● Set tasks:
1. Decide whether each statement agrees with the tank cooling article below. Answer yes or no for each, quoting the words from the article that settle it.
(a) The tank electronics have been failing when temperatures rise above 45° Celsius.
(b) The work of installing air-conditioners will be carried out abroad.
(c) About 300 tanks must be refitted with a cooling system.
2. Extend the tank cooling article below with a few more paragraphs, picking up right after its last sentence.

● Provided passage:
··········

T-20 tanks need cooling

Now what is this T-20

Army proposes air-conditioners
Ajay Banerjee
Tribune News Service

New Delhi, May 20
India’s main battle tank, the Russian-built T-90, is facing problems with its sophisticated computerised systems as they are not working properly in high temperatures which is a routine during the summer in Rajasthan and parts of Gujarat.

The Army has now requested the ministry of defence to install air-conditioners in the tanks as the electronics have been failing when temperatures rise above the 45° Celsius. Sources said the project to install air-conditioners would be handled in India only. It will be a big task as about 300 T-90 tanks are required to be re-fitted and equipped with a cooling system.

The heat is hampering the working of the sophisticated system on board and also slows down the firing capability. Modern tanks, like modern aircraft, have a very sensitive sensor and computer-based firing and navigation system. The source added that the Defence Research and Development Organisation would be roped in for the project that would require some hardcore engineering work.

However, it will not be an easy job. The tank does not have space within its exterior armour that can take an AC unit. Moreover, an externally mounted AC unit will be a liability in case of a conflict. Also an auxillary power unit will be required to power the AC. Again fitting this power unit will be task in itself, said a top official.

··········

● Supplied entries:
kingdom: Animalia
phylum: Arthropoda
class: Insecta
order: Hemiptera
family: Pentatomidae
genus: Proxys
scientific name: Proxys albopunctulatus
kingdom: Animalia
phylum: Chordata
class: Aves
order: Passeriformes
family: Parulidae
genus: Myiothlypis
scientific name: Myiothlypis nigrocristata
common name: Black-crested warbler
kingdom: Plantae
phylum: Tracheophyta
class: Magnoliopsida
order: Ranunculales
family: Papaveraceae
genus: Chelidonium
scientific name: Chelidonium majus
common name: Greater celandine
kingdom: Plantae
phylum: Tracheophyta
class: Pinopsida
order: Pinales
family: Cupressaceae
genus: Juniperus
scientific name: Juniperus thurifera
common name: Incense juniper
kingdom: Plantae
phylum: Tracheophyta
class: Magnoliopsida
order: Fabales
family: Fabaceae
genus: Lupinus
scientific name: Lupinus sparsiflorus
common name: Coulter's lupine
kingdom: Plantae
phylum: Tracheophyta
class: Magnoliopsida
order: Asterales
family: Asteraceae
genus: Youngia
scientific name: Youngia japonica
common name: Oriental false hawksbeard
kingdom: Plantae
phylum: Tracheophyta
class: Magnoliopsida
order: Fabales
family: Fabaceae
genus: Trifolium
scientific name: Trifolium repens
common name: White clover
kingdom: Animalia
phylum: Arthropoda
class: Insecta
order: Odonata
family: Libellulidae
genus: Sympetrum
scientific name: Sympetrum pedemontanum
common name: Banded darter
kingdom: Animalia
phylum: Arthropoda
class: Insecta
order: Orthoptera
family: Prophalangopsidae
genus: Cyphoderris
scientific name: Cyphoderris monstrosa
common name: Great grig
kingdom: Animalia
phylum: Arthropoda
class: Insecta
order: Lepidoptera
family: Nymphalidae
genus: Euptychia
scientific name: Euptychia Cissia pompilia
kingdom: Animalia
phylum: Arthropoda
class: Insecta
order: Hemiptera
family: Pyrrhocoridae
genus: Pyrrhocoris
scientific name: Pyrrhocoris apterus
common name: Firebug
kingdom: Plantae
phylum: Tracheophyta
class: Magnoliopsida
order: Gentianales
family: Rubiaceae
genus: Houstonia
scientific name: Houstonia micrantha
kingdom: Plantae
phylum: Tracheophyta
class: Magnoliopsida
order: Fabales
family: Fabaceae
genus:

··········

● Answers given:
1.
(a) Yes: "the electronics have been failing when temperatures rise above the 45° Celsius"
(b) No: "the project to install air-conditioners would be handled in India only"
(c) Yes: "about 300 T-90 tanks are required to be re-fitted and equipped with a cooling system"

2.
The existing power system drawn from a 1000 horse power engine may not be enough to run the 46-tonne tank and also power the AC. And this is not some normal air conditioning it will require a powerful AC as the temperatures in the desert areas like Barmer, located smack on the border with Pakistan, go up to the 50° C mark. And the inside of the tank can be even more heat generating. The temperature inside the chamber will be required to be brought down to a comfortable 30 degrees as the hood will be required to be closed to make the AC effective.

Even if the auxiliary power system is fitted it will need fuel to run and this will mean drawing fuel from the tank’s existing supplies.

In the past it has been observed that the systems of the tanks gets heated so much that ice packs were needed to cool them.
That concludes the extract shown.